Personal information
- Full name: Jarius Holmes
- Date of birth: March 26, 1986 (age 38)
- Place of birth: Japan
- Height: 5 ft 8 in (1.73 m)
- Position(s): Midfielder

Team information
- Current team: St. Louis Lions
- Number: 12

Youth career
- 2006–2007: McKendree Bearcats
- 2008: Southwestern Illinois Blue Storm

Senior career*
- Years: Team / Apps / (Gls)
- 2007–2008: St. Louis Lions / 30 / (8)
- 2009: Austin Aztex / 14 / (1)
- 2010–: St. Louis Lions / 14 / (3)

= Jarius Holmes =

American soccer player

Jarius Holmes (born March 26, 1986, in Japan) is an American soccer player, currently playing for St. Louis Lions in the USL Premier Development League.

==Career==

===Youth and amateur===
Holmes grew up in Shiloh, Illinois, attended O'Fallon Township High School, and played college soccer at McKendree University and at Southwestern Illinois College. While at McKendree, he was two-time All-Conference selection and was named American Midwest Conference Newcomer of the Year in 2006. He was the first McKendree University player to sign a professional outdoor soccer contract.
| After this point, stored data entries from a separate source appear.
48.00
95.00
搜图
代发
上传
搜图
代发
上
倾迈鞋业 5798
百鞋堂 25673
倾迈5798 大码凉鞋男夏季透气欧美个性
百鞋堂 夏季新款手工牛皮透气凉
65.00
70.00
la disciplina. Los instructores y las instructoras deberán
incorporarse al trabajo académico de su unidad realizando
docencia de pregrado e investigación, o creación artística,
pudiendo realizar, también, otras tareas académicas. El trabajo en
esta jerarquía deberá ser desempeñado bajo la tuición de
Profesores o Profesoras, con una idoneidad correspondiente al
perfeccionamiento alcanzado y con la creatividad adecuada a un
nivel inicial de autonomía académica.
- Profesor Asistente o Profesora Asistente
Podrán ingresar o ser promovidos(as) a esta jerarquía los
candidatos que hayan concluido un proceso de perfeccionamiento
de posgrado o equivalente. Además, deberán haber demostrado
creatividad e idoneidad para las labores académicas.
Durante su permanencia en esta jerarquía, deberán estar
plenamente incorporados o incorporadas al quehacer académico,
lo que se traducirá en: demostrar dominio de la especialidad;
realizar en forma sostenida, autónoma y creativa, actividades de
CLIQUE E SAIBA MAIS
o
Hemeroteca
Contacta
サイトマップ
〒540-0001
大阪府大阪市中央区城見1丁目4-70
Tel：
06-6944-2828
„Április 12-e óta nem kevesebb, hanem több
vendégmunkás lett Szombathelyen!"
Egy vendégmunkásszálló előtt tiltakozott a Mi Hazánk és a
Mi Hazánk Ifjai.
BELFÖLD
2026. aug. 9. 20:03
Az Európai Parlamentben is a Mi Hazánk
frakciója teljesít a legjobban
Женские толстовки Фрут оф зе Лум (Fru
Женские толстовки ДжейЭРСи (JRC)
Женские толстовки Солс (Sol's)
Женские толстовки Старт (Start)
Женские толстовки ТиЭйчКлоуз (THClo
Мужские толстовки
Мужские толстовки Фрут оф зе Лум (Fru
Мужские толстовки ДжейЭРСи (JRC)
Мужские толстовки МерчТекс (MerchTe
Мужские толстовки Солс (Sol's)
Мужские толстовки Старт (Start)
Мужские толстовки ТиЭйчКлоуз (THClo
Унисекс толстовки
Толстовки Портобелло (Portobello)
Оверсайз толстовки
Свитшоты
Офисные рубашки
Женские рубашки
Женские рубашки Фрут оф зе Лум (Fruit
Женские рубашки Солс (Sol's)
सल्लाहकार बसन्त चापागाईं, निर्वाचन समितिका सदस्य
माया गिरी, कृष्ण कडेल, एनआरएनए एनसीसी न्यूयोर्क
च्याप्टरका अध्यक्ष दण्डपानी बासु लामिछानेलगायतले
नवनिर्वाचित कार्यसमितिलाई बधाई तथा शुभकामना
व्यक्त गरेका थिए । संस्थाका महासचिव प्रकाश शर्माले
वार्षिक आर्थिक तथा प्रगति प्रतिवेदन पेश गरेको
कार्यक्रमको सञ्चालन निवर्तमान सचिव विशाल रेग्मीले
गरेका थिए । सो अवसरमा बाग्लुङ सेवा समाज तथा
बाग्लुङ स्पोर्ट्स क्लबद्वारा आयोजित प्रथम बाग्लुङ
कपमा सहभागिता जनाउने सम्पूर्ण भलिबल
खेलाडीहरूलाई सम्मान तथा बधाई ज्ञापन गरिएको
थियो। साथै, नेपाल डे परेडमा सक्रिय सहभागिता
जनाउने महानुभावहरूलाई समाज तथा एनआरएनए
During his college years, Holmes also played with the St. Louis Lions in the USL Premier Development League, and with local St. Louis amateur club, Fortels (FSC).

===Professional===
Holmes joined the USL First Division expansion franchise Austin Aztex in 2009. He made his professional debut on April 18, 2009, in Austin's USL1 season opener against Minnesota Thunder.

He was released by the Aztex at the end of the 2009 season., and re-signed for the St. Louis Lions in 2010.